We argue that ecoacoustic researchers and practitioners need to stop treating recognisers like a black box and actively develop, improve and test processes that help evaluation. From the literature, it is currently unclear how reliable recognisers are. Many studies report poor performance but this may be more a function of inappropriate construction, rather than recognition methods per se. Especially recogniser testing is often ignored and recogniser performance is reported by number of detections in a larger dataset.

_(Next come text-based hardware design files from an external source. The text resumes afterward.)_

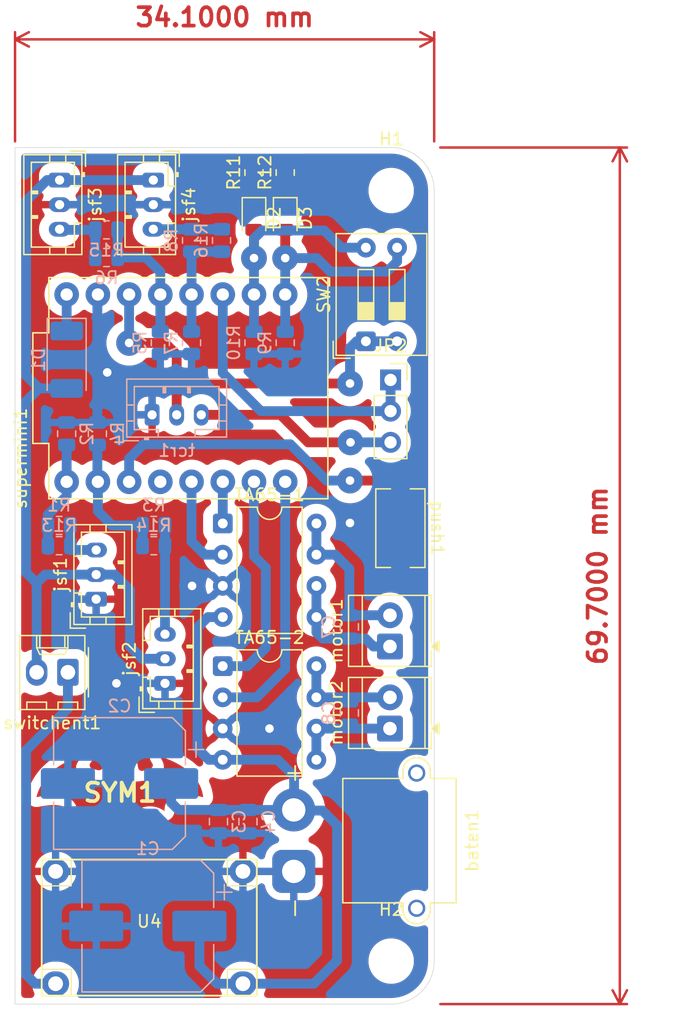
<source format=kicad_pcb>
(kicad_pcb
	(version 20241229)
	(generator "pcbnew")
	(generator_version "9.0")
	(general
		(thickness 1.6)
		(legacy_teardrops no)
	)
	(paper "A4")
	(layers
		(0 "F.Cu" signal)
		(2 "B.Cu" signal)
		(9 "F.Adhes" user "F.Adhesive")
		(11 "B.Adhes" user "B.Adhesive")
		(13 "F.Paste" user)
		(15 "B.Paste" user)
		(5 "F.SilkS" user "F.Silkscreen")
		(7 "B.SilkS" user "B.Silkscreen")
		(1 "F.Mask" user)
		(3 "B.Mask" user)
		(17 "Dwgs.User" user "User.Drawings")
		(19 "Cmts.User" user "User.Comments")
		(21 "Eco1.User" user "User.Eco1")
		(23 "Eco2.User" user "User.Eco2")
		(25 "Edge.Cuts" user)
		(27 "Margin" user)
		(31 "F.CrtYd" user "F.Courtyard")
		(29 "B.CrtYd" user "B.Courtyard")
		(35 "F.Fab" user)
		(33 "B.Fab" user)
		(39 "User.1" user)
		(41 "User.2" user)
		(43 "User.3" user)
		(45 "User.4" user)
		(47 "User.5" user)
		(49 "User.6" user)
		(51 "User.7" user)
		(53 "User.8" user)
		(55 "User.9" user)
	)
	(setup
		(pad_to_mask_clearance 0)
		(allow_soldermask_bridges_in_footprints no)
		(tenting front back)
		(pcbplotparams
			(layerselection 0x00000000_00000000_55555555_5755f5ff)
			(plot_on_all_layers_selection 0x00000000_00000000_00000000_00000000)
			(disableapertmacros no)
			(usegerberextensions no)
			(usegerberattributes yes)
			(usegerberadvancedattributes yes)
			(creategerberjobfile yes)
			(dashed_line_dash_ratio 12.000000)
			(dashed_line_gap_ratio 3.000000)
			(svgprecision 4)
			(plotframeref no)
			(mode 1)
			(useauxorigin no)
			(hpglpennumber 1)
			(hpglpenspeed 20)
			(hpglpendiameter 15.000000)
			(pdf_front_fp_property_popups yes)
			(pdf_back_fp_property_popups yes)
			(pdf_metadata yes)
			(pdf_single_document no)
			(dxfpolygonmode yes)
			(dxfimperialunits yes)
			(dxfusepcbnewfont yes)
			(psnegative no)
			(psa4output no)
			(plot_black_and_white yes)
			(sketchpadsonfab no)
			(plotpadnumbers no)
			(hidednponfab no)
			(sketchdnponfab yes)
			(crossoutdnponfab yes)
			(subtractmaskfromsilk no)
			(outputformat 1)
			(mirror no)
			(drillshape 1)
			(scaleselection 1)
			(outputdirectory "")
		)
	)
	(net 0 "")
	(net 1 "GND")
	(net 2 "+5V")
	(net 3 "jsf1")
	(net 4 "jsf2")
	(net 5 "jsf3")
	(net 6 "jsf4")
	(net 7 "+3V3")
	(net 8 "Net-(motor1-Pin_2)")
	(net 9 "Net-(motor1-Pin_1)")
	(net 10 "Net-(motor2-Pin_1)")
	(net 11 "batV")
	(net 12 "Net-(motor2-Pin_2)")
	(net 13 "Net-(jsf1-Pin_3)")
	(net 14 "Net-(jsf2-Pin_3)")
	(net 15 "Net-(D1-K)")
	(net 16 "Net-(U4-OUT)")
	(net 17 "Fmotor2")
	(net 18 "Bmotor1")
	(net 19 "Fmotor1")
	(net 20 "Bmotor2")
	(net 21 "piso")
	(net 22 "Net-(JP2-A)")
	(net 23 "Net-(supermini1-GPIO7)")
	(net 24 "pin1")
	(net 25 "unconnected-(supermini1-GPIO8-Pad8)")
	(net 26 "Net-(D2-K)")
	(net 27 "Net-(jsf3-Pin_3)")
	(net 28 "Net-(jsf4-Pin_3)")
	(net 29 "Net-(D3-K)")
	(net 30 "pin0")
	(footprint "icon huellas:logo batman minisumo" (layer "F.Cu") (at -108.316977 76.946553))
	(footprint "Connector_AMASS:AMASS_XT30PW-M_1x02_P2.50mm_Horizontal" (layer "F.Cu") (at -94.175 83.35 -90))
	(footprint "LED_SMD:LED_0805_2012Metric" (layer "F.Cu") (at -94.87 30.2125 -90))
	(footprint "Connector_PinSocket_2.54mm:PinSocket_1x03_P2.54mm_Vertical" (layer "F.Cu") (at -86.3 43.36))
	(footprint "TerminalBlock_TE-Connectivity:TerminalBlock_TE_282834-2_1x02_P2.54mm_Horizontal" (layer "F.Cu") (at -86.35 71.73 90))
	(footprint "MixLib:Mini360_step-down" (layer "F.Cu") (at -105.93 87.92 180))
	(footprint "Resistor_SMD:R_0805_2012Metric" (layer "F.Cu") (at -94.87 26.4875 90))
	(footprint "MountingHole:MountingHole_3.2mm_M3" (layer "F.Cu") (at -86.25 27.95))
	(footprint "MountingHole:MountingHole_3.2mm_M3" (layer "F.Cu") (at -86.25 90.65))
	(footprint "Button_Switch_THT:SW_DIP_SPSTx02_Slide_9.78x7.26mm_W7.62mm_P2.54mm" (layer "F.Cu") (at -88.3075 40.2175 90))
	(footprint "Connector_Molex:Molex_KK-254_AE-6410-02A_1x02_P2.54mm_Vertical" (layer "F.Cu") (at -112.55 67.15 180))
	(footprint "TerminalBlock_TE-Connectivity:TerminalBlock_TE_282834-2_1x02_P2.54mm_Horizontal" (layer "F.Cu") (at -86.35 65.05 90))
	(footprint "LED_SMD:LED_0805_2012Metric" (layer "F.Cu") (at -97.41 30.2125 -90))
	(footprint "Connector_JST:JST_PH_B3B-PH-K_1x03_P2.00mm_Vertical" (layer "F.Cu") (at -113.225 27.1 -90))
	(footprint "Connector_JST:JST_PH_B3B-PH-K_1x03_P2.00mm_Vertical" (layer "F.Cu") (at -105.6 27.1 -90))
	(footprint "Connector_JST:JST_PH_B3B-PH-K_1x03_P2.00mm_Vertical" (layer "F.Cu") (at -104.65 68.05 90))
	(footprint "Button_Switch_SMD:SW_Tactile_SPST_NO_Straight_CK_PTS636Sx25SMTRLFS" (layer "F.Cu") (at -85.5 55.425 -90))
	(footprint "Connector_JST:JST_PH_B3B-PH-K_1x03_P2.00mm_Vertical" (layer "F.Cu") (at -110.25 61.2 90))
	(footprint "Package_DIP:DIP-8_W7.62mm" (layer "F.Cu") (at -99.955 66.65))
	(footprint "Package_DIP:DIP-8_W7.62mm" (layer "F.Cu") (at -99.95 55.04))
	(footprint "Resistor_SMD:R_0805_2012Metric" (layer "F.Cu") (at -97.41 26.4875 90))
	(footprint "MixLib:MODULE_ESP32-C3_SUPERMINI" (layer "F.Cu") (at -102.75 44.03 90))
	(footprint "Resistor_SMD:R_0805_2012Metric" (layer "B.Cu") (at -113.2625 55.2 180))
	(footprint "Resistor_SMD:R_0805_2012Metric" (layer "B.Cu") (at -94.87 40.3375 -90))
	(footprint "Diode_SMD:D_2010_5025Metric_Pad1.52x2.65mm_HandSolder"
		(layer "B.Cu")
		(uuid "32d3a23d-87d2-4e28-8c23-b2487d1adb29")
		(at -112.65 41.7125 -90)
		(descr "Diode SMD 2010 (5025 Metric), square (rectangular) end terminal, IPC-7351 nominal, (Body size source: http://www.tortai-tech.com/upload/download/2011102023233369053.pdf), generated with kicad-footprint-generator")
		(tags "diode handsolder")
		(property "Reference" "D1"
			(at 0 2.28 90)
			(layer "B.SilkS")
			(uuid "66cc37e3-3bca-478e-a1b5-f87fafd0f78a")
			(effects
				(font
					(size 1 1)
					(thickness 0.15)
				)
				(justify mirror)
			)
		)
		(property "Value" "~"
			(at 0 -2.28 90)
			(layer "B.Fab")
			(uuid "9a2d74aa-5b2f-400d-8164-11a9846a41f6")
			(effects
				(font
					(size 1 1)
					(thickness 0.15)
				)
				(justify mirror)
			)
		)
		(property "Datasheet" ""
			(at 0 0 90)
			(layer "B.Fab")
			(hide yes)
			(uuid "395e0435-dfac-4459-ab71-23bebdcfbfc0")
			(effects
				(font
					(size 1.27 1.27)
					(thickness 0.15)
				)
				(justify mirror)
			)
		)
		(property "Description" "Diode"
			(at 0 0 90)
			(layer "B.Fab")
			(hide yes)
			(uuid "faaa1212-44bb-4479-9498-88f4eb95f12a")
			(effects
				(font
					(size 1.27 1.27)
					(thickness 0.15)
				)
				(justify mirror)
			)
		)
		(property "Sim.Device" "D"
			(at 0 0 90)
			(unlocked yes)
			(layer "B.Fab")
			(hide yes)
			(uuid "430b3f79-cf3d-4a7f-92c5-5ab63ecc0c4b")
			(effects
				(font
					(size 1 1)
					(thickness 0.15)
				)
				(justify mirror)
			)
		)
		(property "Sim.Pins" "1=K 2=A"
			(at 0 0 90)
			(unlocked yes)
			(layer "B.Fab")
			(hide yes)
			(uuid "861249ce-2c0c-45c9-a371-3f0cc7cc41ee")
			(effects
				(font
					(size 1 1)
					(thickness 0.15)
				)
				(justify mirror)
			)
		)
		(property ki_fp_filters "TO-???* *_Diode_* *SingleDiode* D_*")
		(path "/3b9703fe-563e-45e4-883b-cbc5475c2604")
		(sheetname "/")
		(sheetfile "minisumo_v2.kicad_sch")
		(attr smd)
		(fp_line
			(start -3.36 1.585)
			(end -3.36 -1.585)
			(stroke
				(width 0.12)
				(type solid)
			)
			(layer "B.SilkS")
			(uuid "ffa87672-11fa-44f6-8871-a1c72db74772")
		)
		(fp_line
			(start 2.5 1.585)
			(end -3.36 1.585)
			(stroke
				(width 0.12)
				(type solid)
			)
			(layer "B.SilkS")
			(uuid "45315166-4771-4fd2-b832-f896e6ea9282")
		)
		(fp_line
			(start -3.36 -1.585)
			(end 2.5 -1.585)
			(stroke
				(width 0.12)
				(type solid)
			)
			(layer "B.SilkS")
			(uuid "3b803027-0915-463e-89db-81d75eec77d8")
		)
		(fp_line
			(start -3.35 1.58)
			(end 3.35 1.58)
			(stroke
		
... [381734 chars truncated]
</source>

Even when performance is reported, it is often unclear what the source of low recogniser accuracy is. We demonstrated that this could have multiple causes, from badly selected templates to a lack of template calibration, for example amplification or detection cut-offs. We recommend that recognisers are not treated as a static product. They can be refined and adapted as more monitoring data become available. Using this study as an example, we are currently working on a refinement for the recogniser forL. tasmaniensis that is based on better template recordings. A complete recommended workflow could start with a recogniser built for a particular species in a particular region, then enhanced by data from other environments, followed by a performance evaluation and refinement as necessary.